The Guardian: English National Ballet: She Persisted review – odes to Frida, Pina and Nora
By Lyndsey Winship
5 April 2019
In 2016, English National Ballet director Tamara Rojo took a stand with She Said, a programme of all-female choreographers. She Persisted reassures us that Rojo is serious about showcasing women’s work, and it appears in a landscape that already shows signs of cultural shift.

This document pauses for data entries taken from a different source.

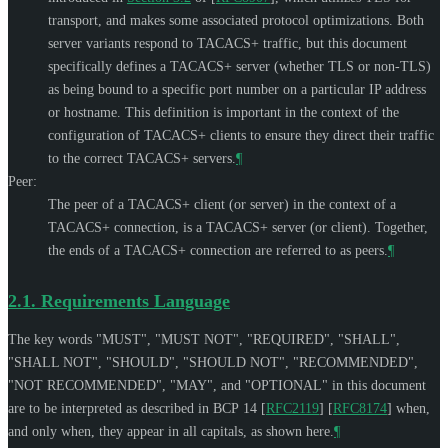
transport, and makes some associated protocol optimizations. Both
server variants respond to TACACS+ traffic, but this document
specifically defines a TACACS+ server (whether TLS or non-TLS)
as being bound to a specific port number on a particular IP address
or hostname. This definition is important in the context of the
configuration of TACACS+ clients to ensure they direct their traffic
to the correct TACACS+ servers.
¶
Peer:
The peer of a TACACS+ client (or server) in the context of a
TACACS+ connection, is a TACACS+ server (or client). Together,
the ends of a TACACS+ connection are referred to as peers.
¶
2.1.
Requirements Language
The key words "
MUST
", "
MUST NOT
", "
REQUIRED
", "
SHALL
",
"
SHALL NOT
", "
SHOULD
", "
SHOULD NOT
", "
RECOMMENDED
",
"
NOT RECOMMENDED
", "
MAY
", and "
OPTIONAL
" in this document
are to be interpreted as described in BCP 14
[
RFC2119
]
[
RFC8174
]
when,
and only when, they appear in all capitals, as shown here.
¶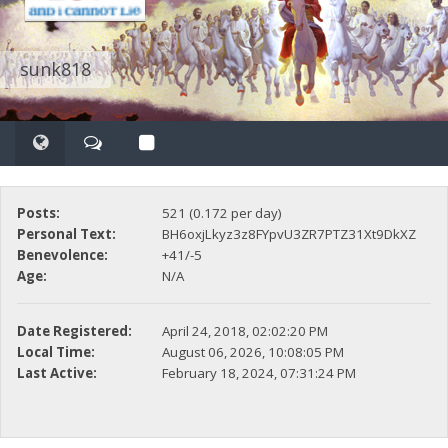
sunk818
Posts:
521 (0.172 per day)
Personal Text:
BH6oxjLkyz3z8FYpvU3ZR7PTZ31Xt9DkXZ
Benevolence:
+41/-5
Age:
N/A
Date Registered:
April 24, 2018, 02:02:20 PM
Local Time:
August 06, 2026, 10:08:05 PM
Last Active:
February 18, 2024, 07:31:24 PM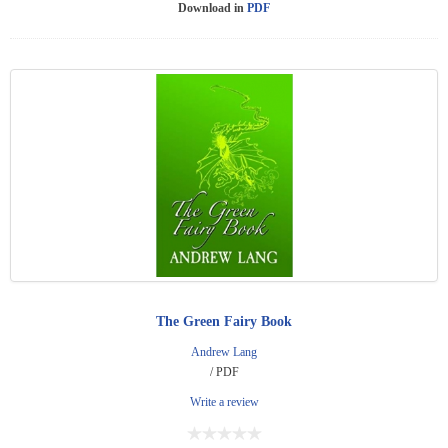
Download in
PDF
The Green Fairy Book
Andrew Lang
/ PDF
Write a review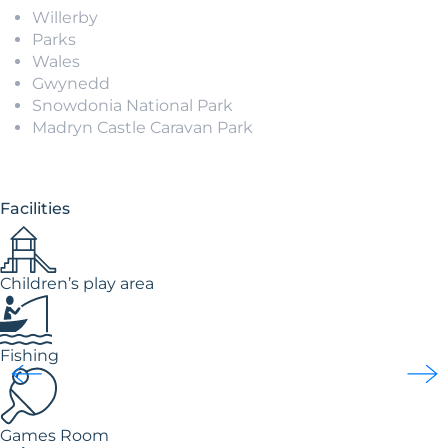
Willerby
Parks
Wales
Gwynedd
Snowdonia National Park
Madryn Castle Caravan Park
Facilities
Children’s play area
Fishing
Games Room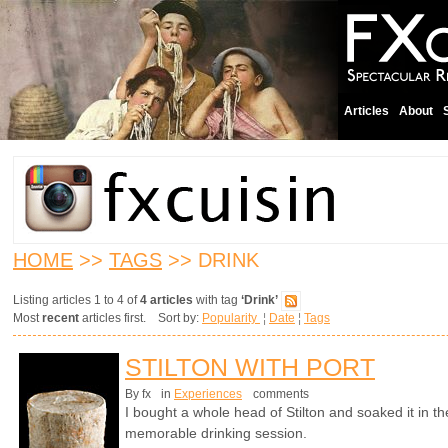
Articles
About
HOME
>>
TAGS
>> DRINK
Listing articles 1 to 4 of
4 articles
with tag
‘Drink’
Most
recent
articles first. Sort by:
Popularity
¦
Date
¦
Tags
STILTON WITH PORT
By fx
in
Experiences
comments
I bought a whole head of Stilton and soaked it in th
memorable drinking session.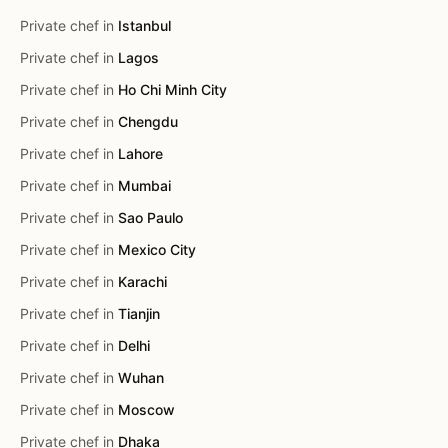
Private chef in
Istanbul
Private chef in
Lagos
Private chef in
Ho Chi Minh City
Private chef in
Chengdu
Private chef in
Lahore
Private chef in
Mumbai
Private chef in
Sao Paulo
Private chef in
Mexico City
Private chef in
Karachi
Private chef in
Tianjin
Private chef in
Delhi
Private chef in
Wuhan
Private chef in
Moscow
Private chef in
Dhaka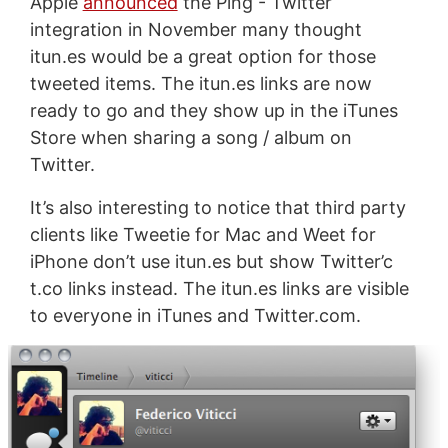
Apple
announced
the Ping - Twitter
integration in November many thought
itun.es would be a great option for those
tweeted items. The itun.es links are now
ready to go and they show up in the iTunes
Store when sharing a song / album on
Twitter.
It’s also interesting to notice that third party
clients like Tweetie for Mac and Weet for
iPhone don’t use itun.es but show Twitter’c
t.co links instead. The itun.es links are visible
to everyone in iTunes and Twitter.com.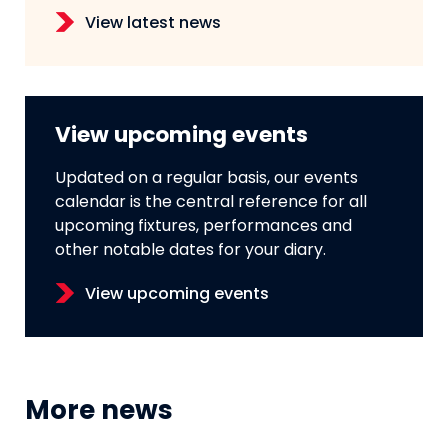
View latest news
View upcoming events
Updated on a regular basis, our events
calendar is the central reference for all
upcoming fixtures, performances and
other notable dates for your diary.
View upcoming events
More news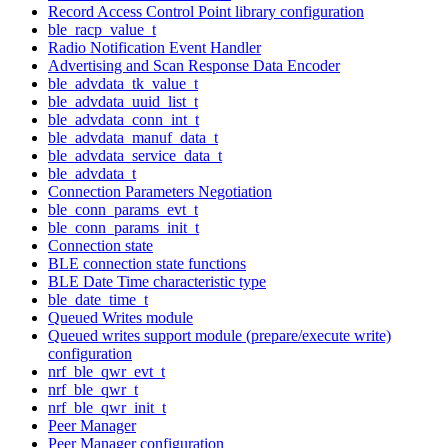
Record Access Control Point library configuration
ble_racp_value_t
Radio Notification Event Handler
Advertising and Scan Response Data Encoder
ble_advdata_tk_value_t
ble_advdata_uuid_list_t
ble_advdata_conn_int_t
ble_advdata_manuf_data_t
ble_advdata_service_data_t
ble_advdata_t
Connection Parameters Negotiation
ble_conn_params_evt_t
ble_conn_params_init_t
Connection state
BLE connection state functions
BLE Date Time characteristic type
ble_date_time_t
Queued Writes module
Queued writes support module (prepare/execute write)
configuration
nrf_ble_qwr_evt_t
nrf_ble_qwr_t
nrf_ble_qwr_init_t
Peer Manager
Peer Manager configuration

This time there’s only one new work, by Stina Quagebeur, a dancer Rojo is nurturing from within ENB’s ranks. Nora is a stripped-back version of Ibsen’s A Doll’s House, intended to illustrate the eponymous heroine’s emotional journey. It gets caught up tussling with the plot over Nora’s loan (various bits of paper passed back and forth) but as Nora, Crystal Costa morphs from blithe young woman to stifled, conflicted wife and finally to a woman of firm resolve, even if we don’t quite see why.
Quagebeur creates a distinct feel for the movement: urgent surging phrases, endless spooling circles. The speed is deftly handled by Costa and Jeffrey Cirio as her husband Torvald; he is a dancer of great finesse who never leaves a frayed edge. The whole piece is rather hampered by its score, Philip Glass’s Tirol Concerto, which so relentlessly implores us to feel something that it becomes meaningless. Nonetheless, Quagebeur has interesting ideas and – unlike her titular character – a clear sense of her own voice.
Alongside Nora is the return of Broken Wings, Annabelle Lopez Ochoa’s Frida Kahlo ballet from the original She Said, slightly reworked. Katja Khaniukova brings spirit and sorrow to Kahlo, and, aside from a costume incorporating a stuffed monkey, the highs all come with the pas de deux, fully human and full of spark between Kahlo and philandering husband Diego Rivera (Irek Mukhamedov, playing him as a wild-eyed, soft-hearted old fool).